PASSAGE PROVIDED:
------------------------------
Middle of Everywhere - Mary Bray Pipher [12]
It is also written for refugees. I hope the book is a guide to America, but also a warning that here there are new dangers and perils. American streets are not paved with gold. Freedom is not absolute. Credit-card bills can create new kinds of servitude. Families can cross the tundra on horseback, fearful all the way of being shot, only to encounter what they consider a worse crisis here: children who won't come home at night and don't obey their parents.
Looking at America through the eyes of refugees, I have seen a very different America than the one I've inhabited for fifty years. I've seen Americans' kindness and eagerness to help newcomers. But I have also seen how some businesses use up their employees, how some landlords manage not to rent to people who have accents or brown skins, and how some doctors and police give very different kinds of service to the rich and the poor. I have seen the INS treat refugees like criminals and make their lives needlessly anxious and difficult.
------------------------------
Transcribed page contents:
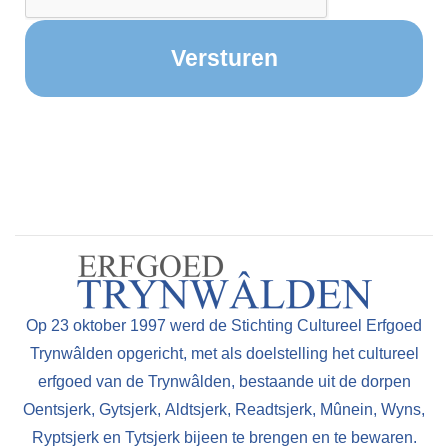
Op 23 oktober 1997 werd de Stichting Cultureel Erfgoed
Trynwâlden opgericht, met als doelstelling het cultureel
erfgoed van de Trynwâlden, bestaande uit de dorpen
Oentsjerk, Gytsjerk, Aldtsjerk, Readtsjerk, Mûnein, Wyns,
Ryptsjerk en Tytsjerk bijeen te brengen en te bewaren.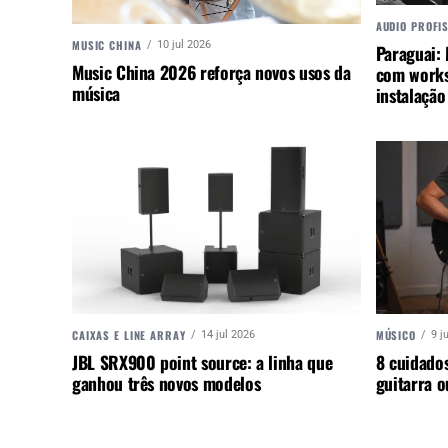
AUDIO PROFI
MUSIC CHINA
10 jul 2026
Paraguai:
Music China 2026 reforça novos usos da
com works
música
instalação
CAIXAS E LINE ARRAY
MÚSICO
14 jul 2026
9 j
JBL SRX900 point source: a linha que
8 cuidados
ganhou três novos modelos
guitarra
------------------------------
EXERCISE OBJECTIVE:
Quote the passage on refugees in America word for word, everything from "Looking at America" down to "anxious and difficult.". These rows have no connection to the passage on refugees in America.

RESULT:
Looking at America through the eyes of refugees, I have seen a very different America than the one I've inhabited for fifty years. I've seen Americans' kindness and eagerness to help newcomers. But I have also seen how some businesses use up their employees, how some landlords manage not to rent to people who have accents or brown skins, and how some doctors and police give very different kinds of service to the rich and the poor. I have seen the INS treat refugees like criminals and make their lives needlessly anxious and difficult.